Toyota Avanza being assembled at the Astra Daihatsu Motor assembly line in Sunter

Called the Innovative International Multipurpose Vehicle, or IMV, these converged model programmes will allow Toyota to increase economies of scale dramatically in the region. With Toyota also planning to use Thailand as the main global production base for its one-ton pickups, up to 300,000 vehicles per year will be made in south-east Asia based on the new Hilux platform. These will be powered by two main engines, a new 2.0L petrol engine assembled in Indonesia and a 2.5L diesel engine assembled in Thailand.


As a result, economies of scale will rise to western levels in a region renowned for small markets and fragmented production. In Thailand, the new Hilux programme is expected to raise overall Toyota vehicle production to around 350,000 units in 2005, of which around 200,000 will be pick up trucks, from a projected 260,000 vehicles in 2004 and 207,512 in 2003. Toyota is not the first company to consolidate global pick-up truck production in Thailand, however. Ford-Mazda, Mitsubishi and Isuzu have already done so.


In Indonesia, the Kijang replacement will have more refined, car-like ride quality, a more advanced Indonesian-made 2L petrol engine (instead of the current 1.8L unit) and the Thai 2.5L diesel. Along with improvements in the quality of components from suppliers, the next generation Kijang is expected to represent a major improvement in quality. So much so that PT Toyota Motor Manufacturing Indonesia refers to the replacement programme as the Global Quality (GQ) programme, to reflect a major shift towards international product standards. According to the company, the improvements in quality have been made throughout the vehicle and in the manufacturing process itself.


TMC has invested US$130m in refurbishing the Karawang plant, which ceased production of the Camry in April and of the Corolla and Soluna late last year.

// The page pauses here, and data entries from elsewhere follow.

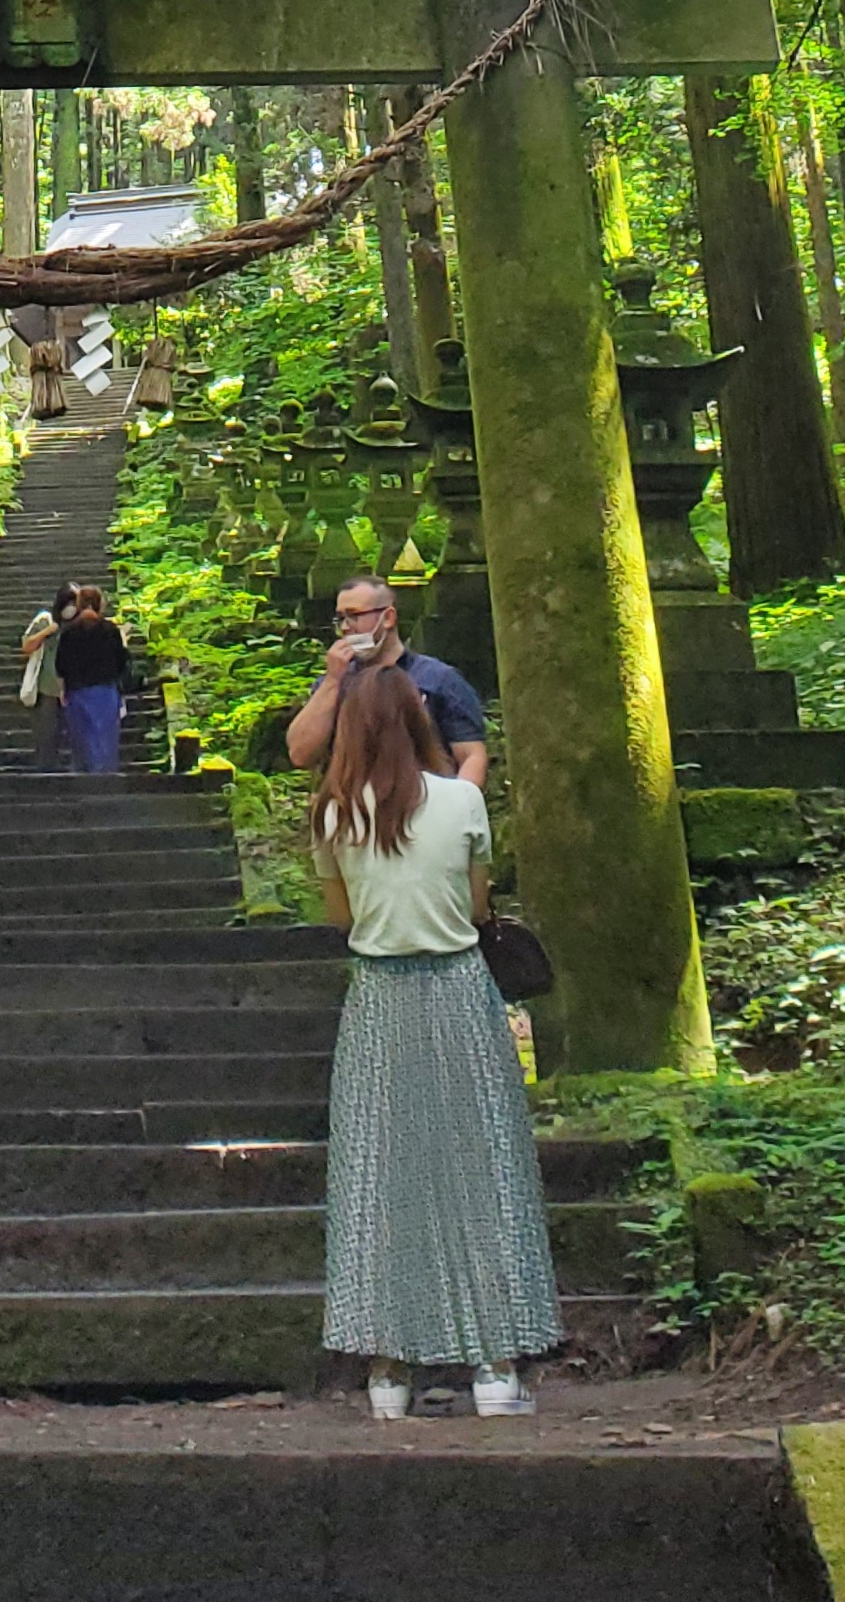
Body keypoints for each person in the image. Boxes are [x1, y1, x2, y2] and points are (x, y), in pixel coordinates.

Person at [311, 662, 560, 1419]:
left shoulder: (333, 814)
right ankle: (494, 1364)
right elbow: (477, 902)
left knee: (382, 1176)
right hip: (458, 991)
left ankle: (387, 1372)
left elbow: (342, 919)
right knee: (482, 1167)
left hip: (380, 1002)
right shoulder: (462, 801)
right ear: (420, 720)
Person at [285, 576, 490, 789]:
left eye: (355, 616)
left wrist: (460, 806)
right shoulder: (334, 683)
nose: (346, 628)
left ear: (388, 618)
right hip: (352, 808)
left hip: (422, 804)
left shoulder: (439, 679)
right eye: (340, 619)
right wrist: (332, 680)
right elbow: (300, 754)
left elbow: (471, 755)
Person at [53, 577, 132, 774]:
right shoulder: (110, 630)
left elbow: (60, 665)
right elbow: (122, 661)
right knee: (104, 740)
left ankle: (83, 781)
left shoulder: (69, 633)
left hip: (77, 693)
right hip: (105, 692)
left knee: (82, 743)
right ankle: (105, 782)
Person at [19, 582, 78, 767]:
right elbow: (27, 647)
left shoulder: (79, 624)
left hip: (73, 687)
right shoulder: (45, 619)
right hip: (47, 688)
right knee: (46, 736)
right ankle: (46, 771)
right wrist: (46, 632)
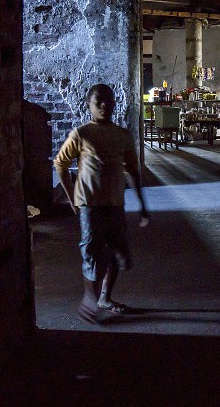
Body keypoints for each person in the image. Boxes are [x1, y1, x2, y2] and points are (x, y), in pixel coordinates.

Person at [54, 84, 149, 323]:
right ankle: (90, 296)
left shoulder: (122, 135)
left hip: (114, 203)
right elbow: (61, 164)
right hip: (90, 203)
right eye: (99, 102)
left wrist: (143, 205)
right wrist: (70, 197)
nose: (104, 105)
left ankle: (105, 297)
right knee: (92, 252)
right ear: (89, 106)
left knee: (117, 253)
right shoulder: (82, 134)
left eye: (108, 100)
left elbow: (132, 171)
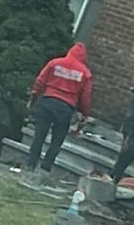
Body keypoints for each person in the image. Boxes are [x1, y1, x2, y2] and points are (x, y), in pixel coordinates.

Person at [24, 43, 92, 177]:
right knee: (57, 140)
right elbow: (86, 96)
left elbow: (40, 81)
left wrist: (34, 97)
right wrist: (84, 113)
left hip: (48, 101)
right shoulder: (85, 73)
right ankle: (46, 167)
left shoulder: (55, 63)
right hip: (66, 107)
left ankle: (31, 164)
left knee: (39, 135)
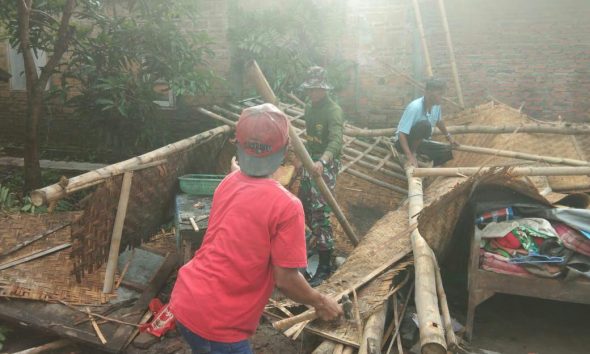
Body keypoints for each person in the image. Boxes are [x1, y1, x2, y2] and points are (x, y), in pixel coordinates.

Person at [170, 103, 342, 354]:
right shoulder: (287, 206)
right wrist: (321, 301)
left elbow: (245, 183)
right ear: (284, 150)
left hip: (186, 300)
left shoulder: (228, 182)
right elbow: (286, 280)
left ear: (238, 144)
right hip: (222, 323)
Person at [298, 66, 344, 287]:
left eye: (317, 89)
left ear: (324, 89)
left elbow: (336, 141)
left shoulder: (333, 111)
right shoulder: (309, 108)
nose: (313, 93)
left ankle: (325, 265)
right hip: (310, 162)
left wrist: (322, 161)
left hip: (326, 165)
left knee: (320, 212)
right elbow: (309, 139)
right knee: (301, 205)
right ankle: (311, 248)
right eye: (311, 89)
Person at [394, 78, 458, 167]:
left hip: (420, 142)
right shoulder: (414, 107)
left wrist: (448, 136)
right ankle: (413, 154)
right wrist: (410, 155)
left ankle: (430, 173)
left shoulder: (436, 106)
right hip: (403, 144)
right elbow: (401, 133)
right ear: (429, 92)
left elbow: (439, 121)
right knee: (425, 125)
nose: (442, 97)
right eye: (440, 94)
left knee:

The Sunter plant will mostly be dedicated to engine assembly, both for export and domestic use, with a combined assembly capacity of 180,000 units per year. The plant will also continue to make the current Kijang pickup truck, which is smaller, cheaper and strictly used as a general purpose, local workhorse. The Hilux is also available, imported from Thailand, but it is more of a niche-purpose vehicle in this market.


The new Kijang will also be assembled in Malaysia, Philippines, Vietnam and South Africa and exported to some of the smaller markets in the region. It is unclear whether it will be made available in Thailand, given that Thailand will have the Sportsrider – an SUV model based on the same platform. But acceptance of the Avanza should help its cause. Toyota’s Indian company clearly wants to bring in the new model, but is also conscious of the cost.

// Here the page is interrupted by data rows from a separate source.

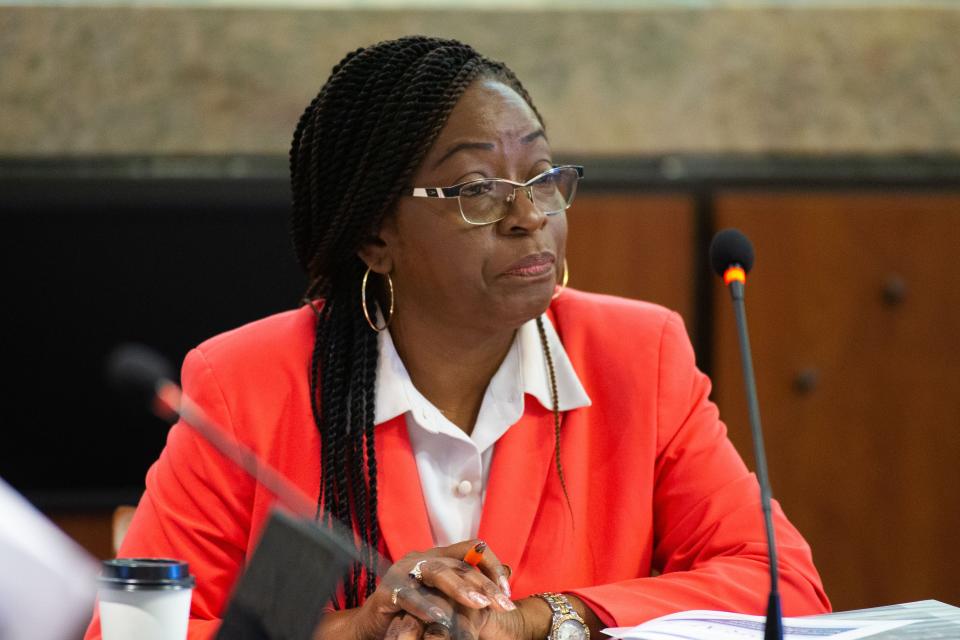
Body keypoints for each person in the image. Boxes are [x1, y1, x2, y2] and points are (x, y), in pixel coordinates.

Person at [84, 36, 829, 640]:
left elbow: (782, 587)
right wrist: (356, 630)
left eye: (541, 176)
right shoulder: (251, 385)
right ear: (375, 236)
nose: (528, 214)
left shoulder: (637, 356)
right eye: (477, 190)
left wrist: (544, 619)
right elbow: (134, 633)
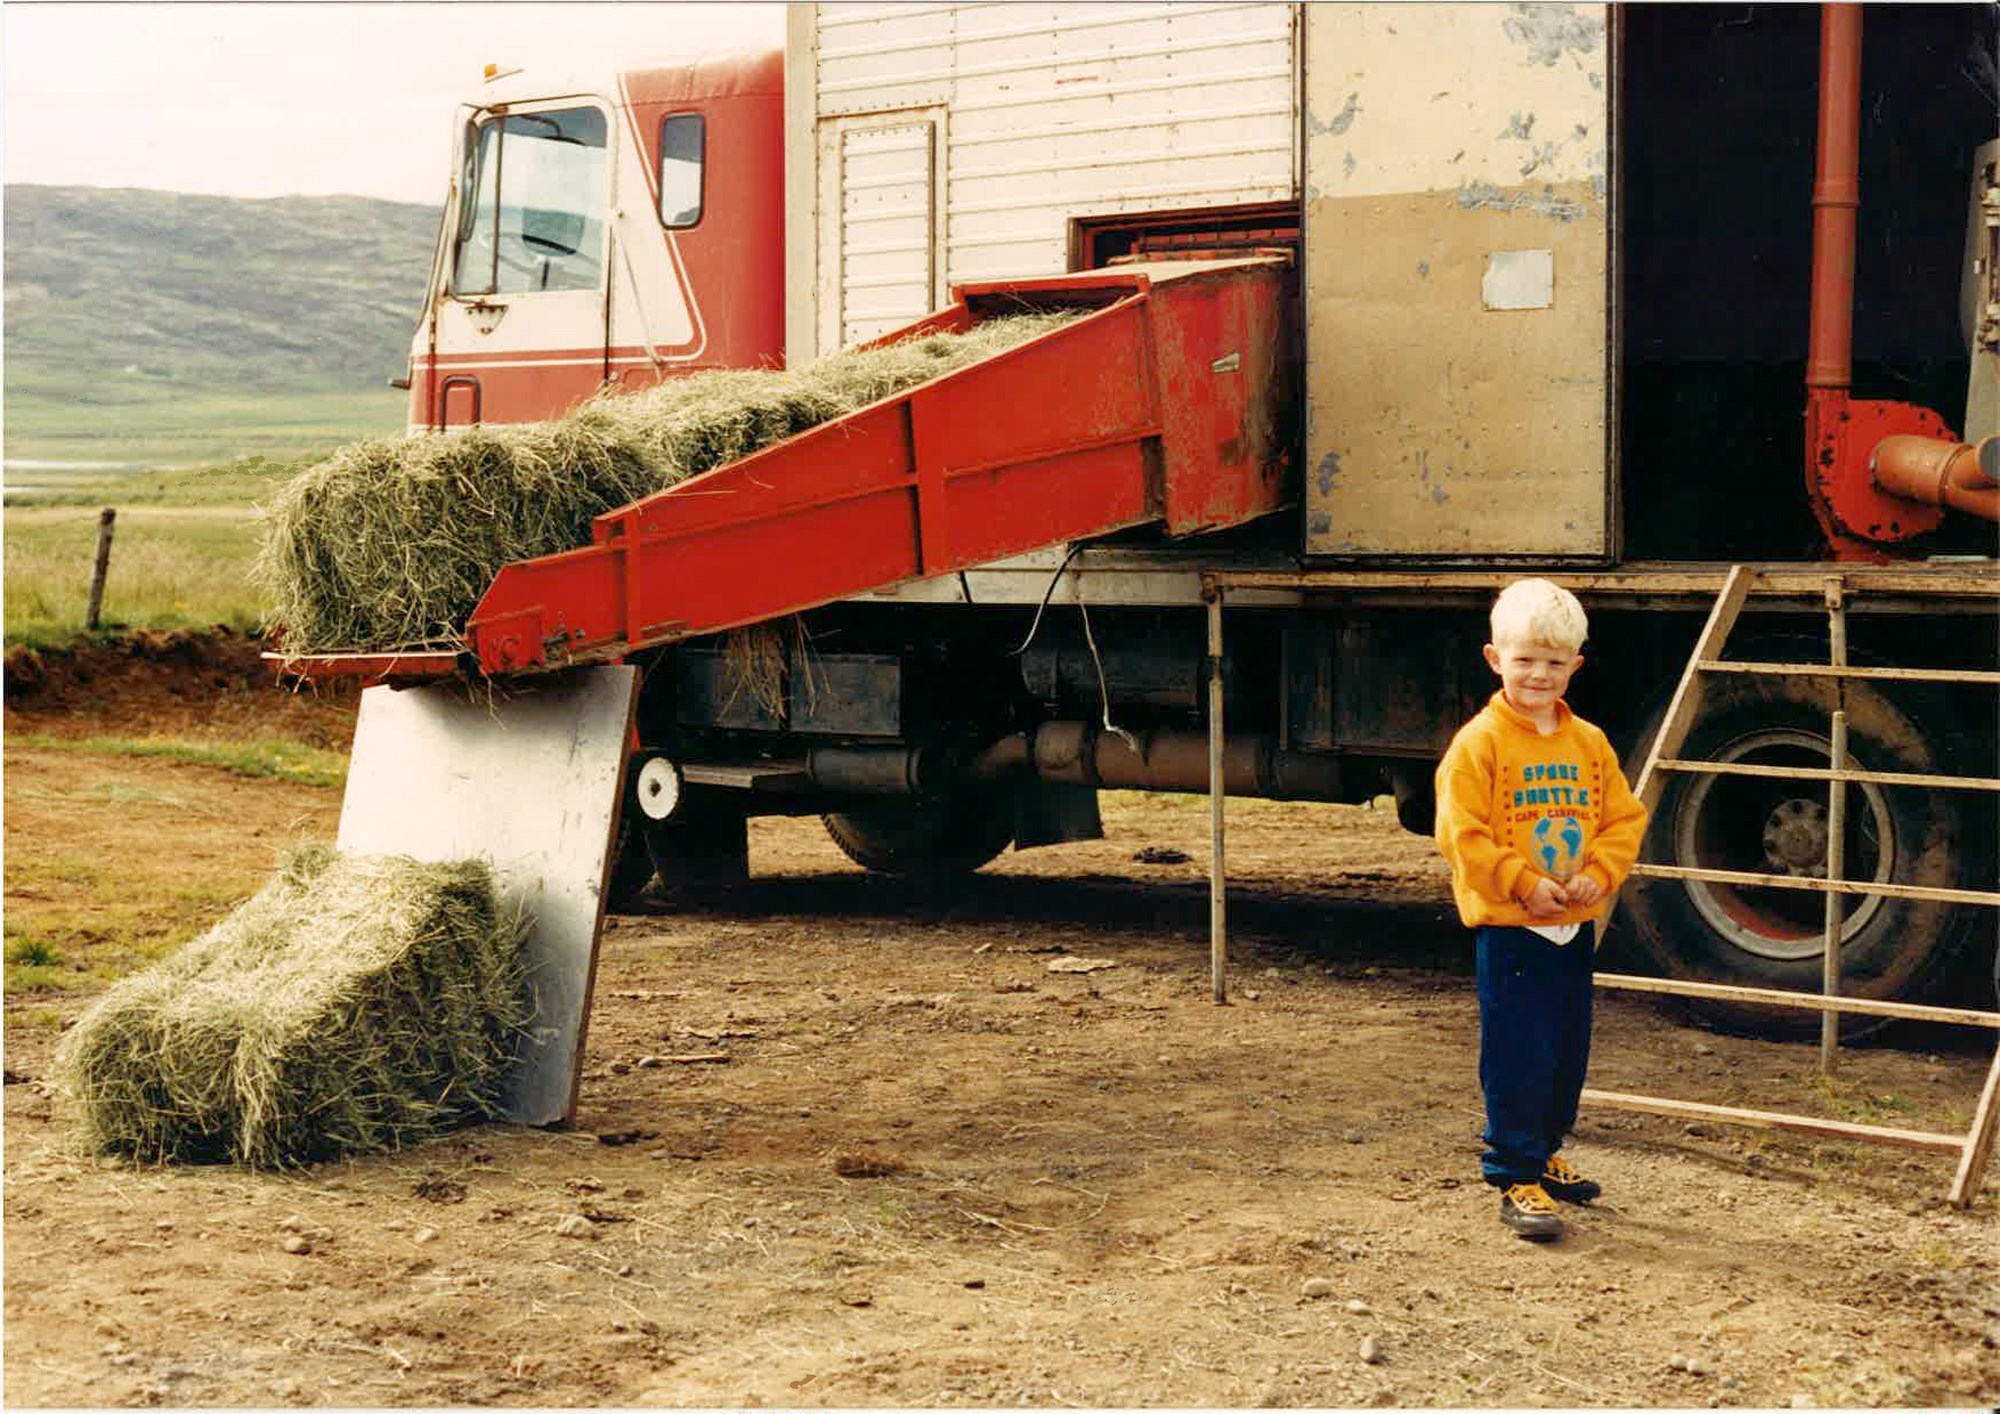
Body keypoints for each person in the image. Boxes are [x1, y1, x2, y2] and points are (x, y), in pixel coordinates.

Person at [1434, 578, 1648, 1241]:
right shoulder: (1480, 745)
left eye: (1554, 662)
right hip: (1511, 928)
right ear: (1495, 659)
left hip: (1570, 928)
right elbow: (1461, 833)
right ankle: (1514, 1173)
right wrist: (1520, 881)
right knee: (1517, 1052)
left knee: (1566, 1050)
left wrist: (1598, 874)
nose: (1538, 674)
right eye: (1524, 659)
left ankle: (1546, 1148)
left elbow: (1622, 819)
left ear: (1575, 666)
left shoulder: (1588, 743)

Last year, around 110,000 Kijang models were assembled, including almost 75,000 in Indonesia and 35,000 overseas. Around 10,000 of these were pickup models, smaller and less refined than the Thai-made Hilux models.

Toyota is cautious about the prospects for the new model in Indonesia. Mr Trisanyoto, the director of marketing at Toyota Astra Motor, admits that with quality improvements, new engines and additional equipment, it will be difficult to keep the new vehicle in the current Kijang price segment. The segment is also coming under pressure at the lower end from the new compact utility vehicle sub-segment that the company itself has created with the Avanza model, and at the top end with the growing Availability of SUVs such as the Nissan X-trail.

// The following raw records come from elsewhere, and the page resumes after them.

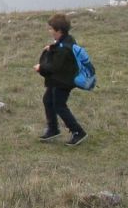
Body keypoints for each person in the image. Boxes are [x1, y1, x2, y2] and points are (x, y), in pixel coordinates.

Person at [34, 13, 88, 146]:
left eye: (51, 29)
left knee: (59, 105)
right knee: (48, 100)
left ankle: (78, 132)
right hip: (59, 79)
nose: (49, 31)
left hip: (63, 82)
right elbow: (60, 49)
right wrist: (52, 47)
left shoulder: (63, 49)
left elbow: (54, 67)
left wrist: (40, 67)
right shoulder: (67, 40)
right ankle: (53, 129)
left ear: (58, 31)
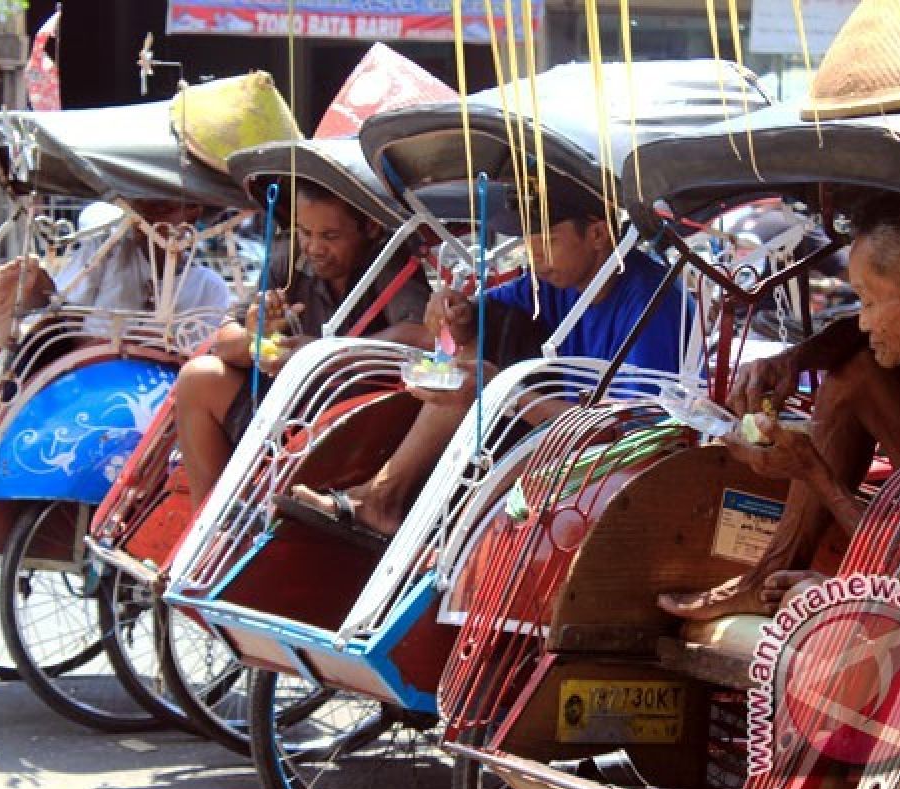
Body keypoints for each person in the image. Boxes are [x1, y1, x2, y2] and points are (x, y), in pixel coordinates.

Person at [287, 185, 694, 539]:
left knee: (480, 383)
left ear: (598, 234)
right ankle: (383, 498)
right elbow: (473, 319)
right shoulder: (555, 282)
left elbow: (629, 433)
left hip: (616, 460)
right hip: (558, 434)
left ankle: (394, 508)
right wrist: (453, 312)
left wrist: (505, 392)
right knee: (467, 365)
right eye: (528, 242)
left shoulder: (656, 302)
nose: (534, 256)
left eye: (546, 240)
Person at [659, 192, 900, 620]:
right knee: (855, 371)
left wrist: (813, 473)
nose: (861, 320)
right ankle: (768, 574)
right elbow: (853, 336)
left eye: (867, 301)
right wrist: (794, 360)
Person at [172, 181, 431, 505]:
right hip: (291, 407)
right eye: (305, 232)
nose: (313, 247)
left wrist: (323, 352)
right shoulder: (288, 256)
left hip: (358, 419)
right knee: (199, 377)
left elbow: (422, 334)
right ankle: (207, 524)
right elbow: (224, 338)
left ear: (370, 227)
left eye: (330, 236)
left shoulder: (389, 260)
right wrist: (257, 339)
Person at [0, 200, 235, 348]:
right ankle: (19, 319)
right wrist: (42, 290)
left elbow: (201, 352)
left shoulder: (209, 286)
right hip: (86, 362)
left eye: (162, 209)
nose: (146, 220)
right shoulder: (107, 250)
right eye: (139, 209)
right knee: (52, 327)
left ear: (192, 212)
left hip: (161, 386)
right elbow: (69, 317)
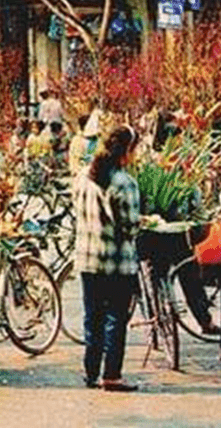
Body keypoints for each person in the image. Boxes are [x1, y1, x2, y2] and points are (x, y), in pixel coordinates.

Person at [73, 126, 141, 391]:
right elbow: (130, 227)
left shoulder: (83, 177)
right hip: (116, 262)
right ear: (126, 151)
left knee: (93, 318)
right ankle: (112, 374)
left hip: (88, 259)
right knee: (115, 318)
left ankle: (91, 372)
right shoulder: (124, 182)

But the company’s head of marketing believes that there is still a distinct market segment for the Kijang, at least for the new generation model due out next month. He believes that domestic sales are likely to remain in the current 60,000-70,000-unit range annually, but that volumes are unlikely to grow in line with the overall vehicle market. Its competitors in this segment, such as Isuzu with its Panther model and Mitsubishi with the Kuda, are likely to find the going much tougher though.


Beyond the current generation, Indonesian market requirements are likely to have progressed further towards convergence with international standards. Provided that quality standards can be improved satisfactorily, the Kijang could become more of a global product.